Tossing around the word Fraud a lot. I don't like it. Gamblers Warehouse, they will supply the product. They can do whatever they want with the profit they acquire from the product. If they say they're going to donate 20% on facebook, well they'll donate 20%. Gamblers Warehouse is not a fly by night company. We all know that. You'll often see something on Kickstarters called "kicking it forward" a little promise people make to kick 5% toward other products on KS. KS has no problem with this. Honestly, I trust GW to keep their word much more than I do those many others.
Also, Add-ons and rewards are different beasts entirely. GW can offer whatever they choose as an add-on as long as it's something they can provide. Be it a teddy bear with a pink ribbon on it's ass, or a deck of cards they've already purchased and have sitting in their warehouses. The only people who may have a problem with it is USPCC, who I doubt really care what GW does with the decks they've already purchased from them. Authors can officer previously written work as an Add-on for to their current campaign of an entirely new work. Games Publishers can offer games they've previously made as an Add-on to the game they're currently offering.
Gamblers Warehouse has a very good reputation to me. My opinion is earned through the many dealings I've had with them. Top notch company, solves problems when they arise and supplies what they say they will. They even save decks that should be made, and can't get the funding on KS. There is nothing shady about them.
Two weeks left on this campaign. Back it if you want, don't back it if you don't want. KS is full of contradictions and always will be, people and companies will go by president set by previous campaigns and the machine will keep grinding along.
As was pointed out by PurpleIce, all those examples you gave were about people offering products they produced, created, designed, etc. Gambler's Warehouse did NOT produce or design the current edition of the Pink Ribbon deck.
The first definition of the noun "fraud" is "wrongful or criminal deception intended to result in financial or personal gain." I would likely not call this criminal, but I'm not a lawyer and there is indeed wrongful deception taking place which will result in Gambler's Warehouse's financial gain. The legal definition in this country is "A false representation of a matter of fact—whether by words or by conduct, by false or misleading allegations, or by concealment of what should have been disclosed—that deceives and is intended to deceive another so that the individual will act upon it to her or his legal injury." Keeping their charity gift of a portion of their project's income off the project page but posted elsewhere would qualify as "concealment of what should have been disclosed" as well as being deceptive to their Kickstarter backers and Kickstarter itself.
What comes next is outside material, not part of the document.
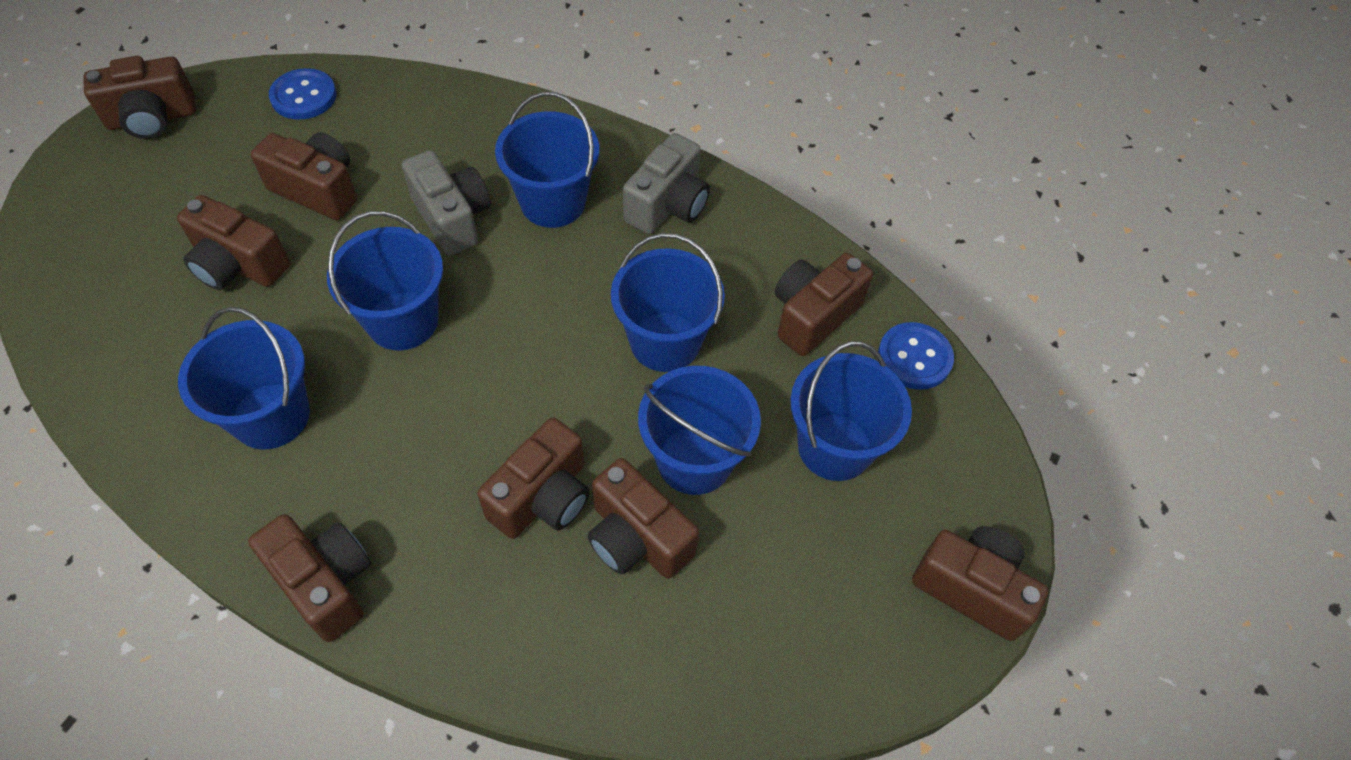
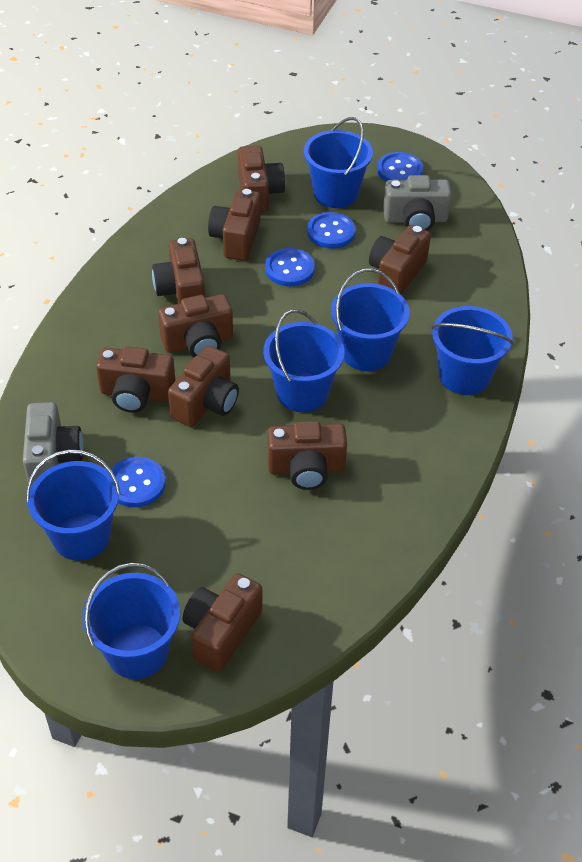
blue button: [269,68,336,120] [878,322,954,390] = 2 -> [111,457,166,507] [265,248,315,286] [307,212,356,249] [377,152,423,182] = 4
brown camera: [83,56,196,139] [177,195,290,290] [248,514,371,642] [251,132,357,220] [477,417,590,539] [587,458,699,579] [775,253,873,356] [912,526,1049,641] = 8 -> [96,346,175,413] [152,238,205,304] [158,294,233,357] [168,346,239,427] [183,573,263,672] [208,189,261,261] [238,145,285,212] [267,421,347,490] [369,225,431,295] = 9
Any project that raises money for charity violates the TOS. Any project that offers materials that were simply purchased and offered by the creator without being his or her own original work violates the TOS. If it didn't, people wouldn't bother producing projects - they'd simply open stores on KS disguised as projects, selling goods that someone else made in the guise of accepting pledges and completely defeating the purpose for which Kickstarter exists.
While USPC may or may not care about the Bicycle Pink Ribbon deck being offered, I would think that the Susan G. Komen Race for the Cure organization would certainly care, especially when the deck is offered as an add-on to a project that will inevitably divert sales of their Bicycle deck to GW's deck.
It says, clear as day, "Projects can’t fundraise for charity, offer financial incentives, or involve prohibited items." If they're offering 20% of sales - or any percentage of sales - of their deck to charity, I'm finding it hard to not see this as being against Kickstarter's rules. And under prohibited items, is clearly states "Resale. All rewards must have been produced or designed by the project or one of its creators — no reselling things from elsewhere." Gambler's Warehouse did NOT create the Bicycle Pink Ribbon deck, something that pre-exists the company by a few years.
I'd be willing to wager that this was a case of GW not intentionally trying to defraud anyone, but simply not knowing better about what is and isn't allowed on Kickstarter. It's all a matter of what, if anything, Kickstarter chooses to do about it. If this was any other deck project, if this didn't involve charitable donations based on sales or the offering of an item they didn't produce, I'd be tickled pink for them and wish them every success.
Situations like this are part of the reason why I bemoan the fact that many companies keep coming back over and over to Kickstarter to offer their products and get them paid for without risk instead of simply digging out the checkbook and putting up the cash themselves. They could have self-produced this deck, offered whatever they pleased, etc. on their own website and it wouldn't be as big a deal. The fact that the project only had a $100 goal is a clear sign that they could have printed this without a single penny of crowdfunding. If they're so proud of their efforts in this case, why does the article on their website announcing that the deck received 200% funding have a placeholder avatar and a blank square entitled "About the Author"? I get it - there's all those people there at KS, looking to buy stuff by backing projects, but at what point does a company stand up on it's own legs? Gambler's Warehouse isn't some starving artist trying to make a dream come true - it's a retail company!
OK, now I'm just ranting. That's my sign to stop.